Mr Bibbings said: “These figures show that continuing efforts in health and safety are required.”
The safety expert was particularly concerned that nearly half 2010/2011’s fatalities have occurred in two sectors – agriculture and construction.
Construction has the highest number of fatalities for the year (50, with a rate of 2.4 deaths per 1,000 workers).

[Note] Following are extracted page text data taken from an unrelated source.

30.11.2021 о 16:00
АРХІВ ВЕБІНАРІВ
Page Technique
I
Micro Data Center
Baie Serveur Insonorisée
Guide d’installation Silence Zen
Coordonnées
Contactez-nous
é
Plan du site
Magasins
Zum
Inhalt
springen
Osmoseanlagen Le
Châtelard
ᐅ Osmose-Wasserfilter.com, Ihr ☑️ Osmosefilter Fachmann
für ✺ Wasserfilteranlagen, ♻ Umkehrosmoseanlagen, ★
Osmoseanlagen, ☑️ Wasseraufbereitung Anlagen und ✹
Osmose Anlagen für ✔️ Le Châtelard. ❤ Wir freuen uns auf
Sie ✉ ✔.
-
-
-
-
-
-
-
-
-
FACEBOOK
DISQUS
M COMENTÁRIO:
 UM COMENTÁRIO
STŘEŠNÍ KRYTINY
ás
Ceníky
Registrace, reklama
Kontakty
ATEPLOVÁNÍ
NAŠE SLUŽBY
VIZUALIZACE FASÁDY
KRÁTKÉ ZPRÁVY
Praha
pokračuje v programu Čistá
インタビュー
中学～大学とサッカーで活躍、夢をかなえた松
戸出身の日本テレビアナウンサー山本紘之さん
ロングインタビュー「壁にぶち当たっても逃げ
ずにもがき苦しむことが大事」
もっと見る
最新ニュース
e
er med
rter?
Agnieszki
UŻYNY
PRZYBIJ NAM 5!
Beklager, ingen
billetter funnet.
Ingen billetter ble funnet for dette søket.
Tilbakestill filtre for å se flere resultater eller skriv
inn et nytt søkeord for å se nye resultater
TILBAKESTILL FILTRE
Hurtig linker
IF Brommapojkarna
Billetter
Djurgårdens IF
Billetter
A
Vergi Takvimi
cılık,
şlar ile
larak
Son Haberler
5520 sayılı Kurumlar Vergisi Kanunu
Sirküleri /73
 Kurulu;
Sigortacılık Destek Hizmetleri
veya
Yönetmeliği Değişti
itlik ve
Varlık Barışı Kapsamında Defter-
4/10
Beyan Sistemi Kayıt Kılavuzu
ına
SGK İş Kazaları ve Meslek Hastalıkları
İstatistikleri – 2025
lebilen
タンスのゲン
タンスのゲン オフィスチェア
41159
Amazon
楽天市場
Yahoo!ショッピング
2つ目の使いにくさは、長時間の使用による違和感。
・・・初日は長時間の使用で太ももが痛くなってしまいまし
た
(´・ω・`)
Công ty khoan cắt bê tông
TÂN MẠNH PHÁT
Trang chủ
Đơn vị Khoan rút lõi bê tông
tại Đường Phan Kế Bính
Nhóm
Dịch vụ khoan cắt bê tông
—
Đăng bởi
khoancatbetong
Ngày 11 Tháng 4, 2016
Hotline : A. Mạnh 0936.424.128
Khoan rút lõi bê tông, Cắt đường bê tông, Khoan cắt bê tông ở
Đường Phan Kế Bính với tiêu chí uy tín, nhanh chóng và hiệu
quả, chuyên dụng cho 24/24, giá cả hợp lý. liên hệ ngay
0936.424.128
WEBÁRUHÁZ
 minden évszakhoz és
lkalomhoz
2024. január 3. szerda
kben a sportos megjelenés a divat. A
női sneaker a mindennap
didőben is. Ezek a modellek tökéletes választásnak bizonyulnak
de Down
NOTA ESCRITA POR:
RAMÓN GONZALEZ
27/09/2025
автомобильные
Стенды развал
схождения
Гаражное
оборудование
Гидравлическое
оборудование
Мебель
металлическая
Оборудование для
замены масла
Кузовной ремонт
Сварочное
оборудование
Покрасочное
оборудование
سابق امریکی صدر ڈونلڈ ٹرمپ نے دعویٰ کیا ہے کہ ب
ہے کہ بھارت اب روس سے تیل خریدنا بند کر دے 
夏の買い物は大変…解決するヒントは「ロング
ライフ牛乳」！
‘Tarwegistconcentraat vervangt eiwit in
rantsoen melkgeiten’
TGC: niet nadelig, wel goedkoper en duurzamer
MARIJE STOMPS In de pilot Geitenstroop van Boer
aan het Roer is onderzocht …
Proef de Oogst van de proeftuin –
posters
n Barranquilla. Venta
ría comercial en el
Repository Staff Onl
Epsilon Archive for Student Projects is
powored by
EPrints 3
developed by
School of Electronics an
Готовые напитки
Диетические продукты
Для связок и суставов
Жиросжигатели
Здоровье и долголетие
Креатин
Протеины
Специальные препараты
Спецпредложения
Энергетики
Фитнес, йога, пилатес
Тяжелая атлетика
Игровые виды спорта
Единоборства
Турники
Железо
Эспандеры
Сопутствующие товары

The life of a construction worker can be extremely hazardous – with fatalities involving electrocution, being hit by falling objects and being trapped underneath vehicles appearing in the HSE statistics.
The agriculture industry suffered fewer fatalities than the construction industry (34) but had the second highest rate (8 deaths per 1,000 workers).
Incidents involving fatal accidents in the sector included one in which a man was struck by a bale, one in which a man struck his head after being knocked to the ground by a bull and one in which a man was trampled to death by cattle.
• Other industries
Of the other main industries, manufacturing accounted for 27 fatal injuries (1.1 deaths per 1,000 workers) while in the services sector there were 47 fatal injuries (0.2 deaths per 1,000 workers).
• Tip of the iceberg?
Roger Bibbings of Rospa linked the rise in the fatality rate to major cuts in the health and safety budget.
He said: “Tragic as they are, notifiable fatal injuries are only the tip of a much larger iceberg; at least twice as many workers are killed on the roads while driving as part of their job; and thousands of workers are continuing to die annually from past exposure to hazardous agents such as asbestos.”